Re:Scaling the box might be the real problem... (Score:2)
I work for the second (or third, I forget) largest Sun reseller on the east coast. I have set up mail systems for several fortune 100 companies with 10k+ users. Anyone recommending a *500 series machines for this number of users is insane, especially with more than 2 processors.
None of the MTA's out there are capable of making use of an SMP system and so anything more that 2 processors is really going to go to waste. (This is not entirely true however disk bottlenecks are far more critical to system performance)
I have also set up mail systems based on FreeBSD. My last box was a Dual p][450 with 2 gigs of ram and a pair of mirrored seagate cheetah system disks. The machine has a pair of SmartRAID IV caching RAID controllers from DPT with 64 megs of cache. Connected to each controller is a series of seagate cheetah hard drives in 4 DPT Drive cabinets (per controller). The controllers run RAID 0+1 for maximum performance and reliability.
The OS itself has been configured with a large MAXUSER limit and it is running Postfix using an LDAP server and running UW imapd (all hacked slightly to work together more smoothly). The system is also configured with softupdates to imporve FS performance. This system is as fast as anything I have ever used. It is easily capable of handling 5 million messages a day. This is over 200 messages a day per person on a 25k user system. Needless to say this system continually outperforms my expectations.
I have set up similar systems on Sun hardware but the high cost of that hardware makes these solutions prohibitive. It also makes it a lot harder to get a system to do what you want it to do if you cant hack the source code a little.
In the end a freeware solution like FreeBSD is more than up to the task of handling a large mail system like this. The only issues are proper configuration of this system. This issue applies to Solaris on sun hardware as well so it should not be mistaken as only a freeware problem.
Re:qpopper bad for large mailboxes (Score:2)
A good way to get around this is using qmail's LDAP patch. This way, you only need qmail's own local users.

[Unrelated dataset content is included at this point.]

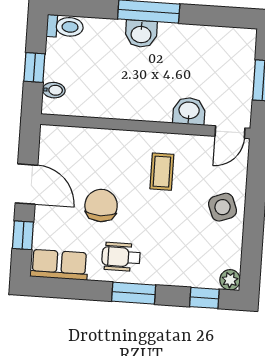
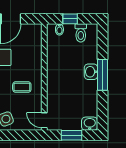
toilet: (65, 27) -> (81, 33), moved
washbasin: (189, 111) -> (90, 124), moved, turned -90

You should be able to convert your existing users to LDAP with no problem.
Qmail with 50,000+ (Score:2)
If you need IMAP, it gets tough... Except for IMAP I'd recommend Qmail.. it's the most robust thing, besides the NetApp that we have.. With NetApp and a RAID0 backed queue drive it screams...
You could all of the above with Penguins or VARs for pretty cheap... at guess 10,000 excluding the NetApp... If you use a beefy linux box with a fast raid 5 for the NFS server back end you'll also allow your servers to "load gracefully"
If you need IMAP but on a single domain, use the UW IMAP server... It even comes as an RPM and looks great... If you need multiple virtual domains like we do... IMAP looks pretty grim...
As it is when we go to web based email it looks like we're going to have to do a WebBased POP client...
Careful though, IMAP can get *WAY* more abused though... With IMAP you have the tendency for people to park and use more space... With POP it's just grab and go..
Resource wise POP is a better bargain and most clients can deal with it just fine... IMAP isn't worth the server load IMHO... Use qmail anyway ya can...
Re:Run, do not walk, away from Exchange. (Score:2)
First off I have 1200 users on a dual processor 16G hard drive, 512mb ram system. It has run 372 days without crashing/reboots/etc. Mail delivery is fast enough that it might as well be a chat room at times from people sending emails and replying so fast.
It has taken a good 4 waves of the Melissa virus without crashing or even blinking hard.
Other than adding uses and deleteing users there is NO, I reiterate- NO, other work done on it. The damn thing just runs. Period. No extra maintenance at all.
Yes the license cost blows goats. Yes MS does too. No Exchange isn't all that bad for a large scale environment if the people setting it up have a clue.
Meta (Score:2)
The paper is available here [stacken.kth.se] (in postscript).
At the talk I had the impression that the softwware was free. I cannot find it on their (skimpy) web site though.
From their description, 25,000 users wouldn't begin to make it sweat.
MCIS (Score:2)
i would recommend against using ms exchange as i know many people who have had loads of trouble with it.